Two years ago I had an interesting experience in the United States. The Center for Disease Control in Atlanta invited me to give a talk before 300 of its leaders and scholars — and live online for all the healthcare facilities throughout the U.S. — to express my opinion on the food system and on the importance of best practices, both from the production and distribution points of view. It is significant that the body of the U.S. Department of Health [and Human Services] that deals with epidemics — and with the possible effects of biological warfare — takes the control and prevention of disease so seriously that it considers a sustainable food supply for the environment and for the people one of the best ways to prevent disease and look after the health of its citizens.

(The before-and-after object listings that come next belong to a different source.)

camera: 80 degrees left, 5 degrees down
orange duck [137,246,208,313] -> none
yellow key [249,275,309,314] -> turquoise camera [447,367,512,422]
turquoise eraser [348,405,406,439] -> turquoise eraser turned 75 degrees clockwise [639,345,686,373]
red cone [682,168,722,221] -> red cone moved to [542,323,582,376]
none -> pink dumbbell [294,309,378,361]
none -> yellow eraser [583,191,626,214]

It was when Obama was pushing for a new welfare state to provide health care to all, and I noted that it was essential to control the pandemic of obesity and poor diet that has hit the U.S. for many years. The debate was intense but with total agreement: The operators were fully aware of the problem and the social costs it brought with it. Unfortunately, in the face of Big Food, they felt powerless to prevent and hard-pressed to cure.

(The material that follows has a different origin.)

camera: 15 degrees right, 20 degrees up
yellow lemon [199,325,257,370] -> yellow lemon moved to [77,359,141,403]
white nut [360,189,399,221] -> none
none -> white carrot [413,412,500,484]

The slow food movement is still going strong in the U.S. after 10 years; we realize something is changing over there. First lady Michelle Obama’s choices to promote school and community gardens, to support or campaign in favor of physical activity, which does not lack the opportunity to contribute to the great national network of organic and farmers’ markets, are not only a matter of lifestyle or fashion — like artificial light products, more a question of aesthetics than substance: It is a political issue of the first importance that U.S. leaders have taken on at the right time. It is not a coincidence that farmers’ markets have multiplied to be present almost everywhere. Certainly in all the big cities, those who produce and consume organic food have steadily increased in number, and increasingly bars and restaurants reveal the source of their food and the cultivation methods used. We’ve been seeing these phenomena for some time, and thank God that industry has begun to take note.

The perception of food is slowly changing, which is important from the health and wellness point of view. If it is indeed true that these were communicated by the elites diffusing this new “belief,” perhaps now the time is right for the social antibody to infect other methods of production and, above all, other sections of the population. Moreover, the farmers’ markets and the educational and community gardens have been around for a long time in the suburbs of large cities, from the Latino neighborhoods of San Francisco to food deserts in East Brooklyn. The many less affluent Americans continue to have industrial products as a reference for their own nutrition, and the hope is that the industry is perhaps realizing that its path was wrong, and that it no longer resonates with large sections of the population beginning to reverse course to something more virtuous and healthy for everyone. The real hope — also for Italy and the rest of the world — is that “local,” “organic,” “good, clean, and fair” become an everyday thing for all and not just one of the possible options, an opportunity for those who have some extra cash.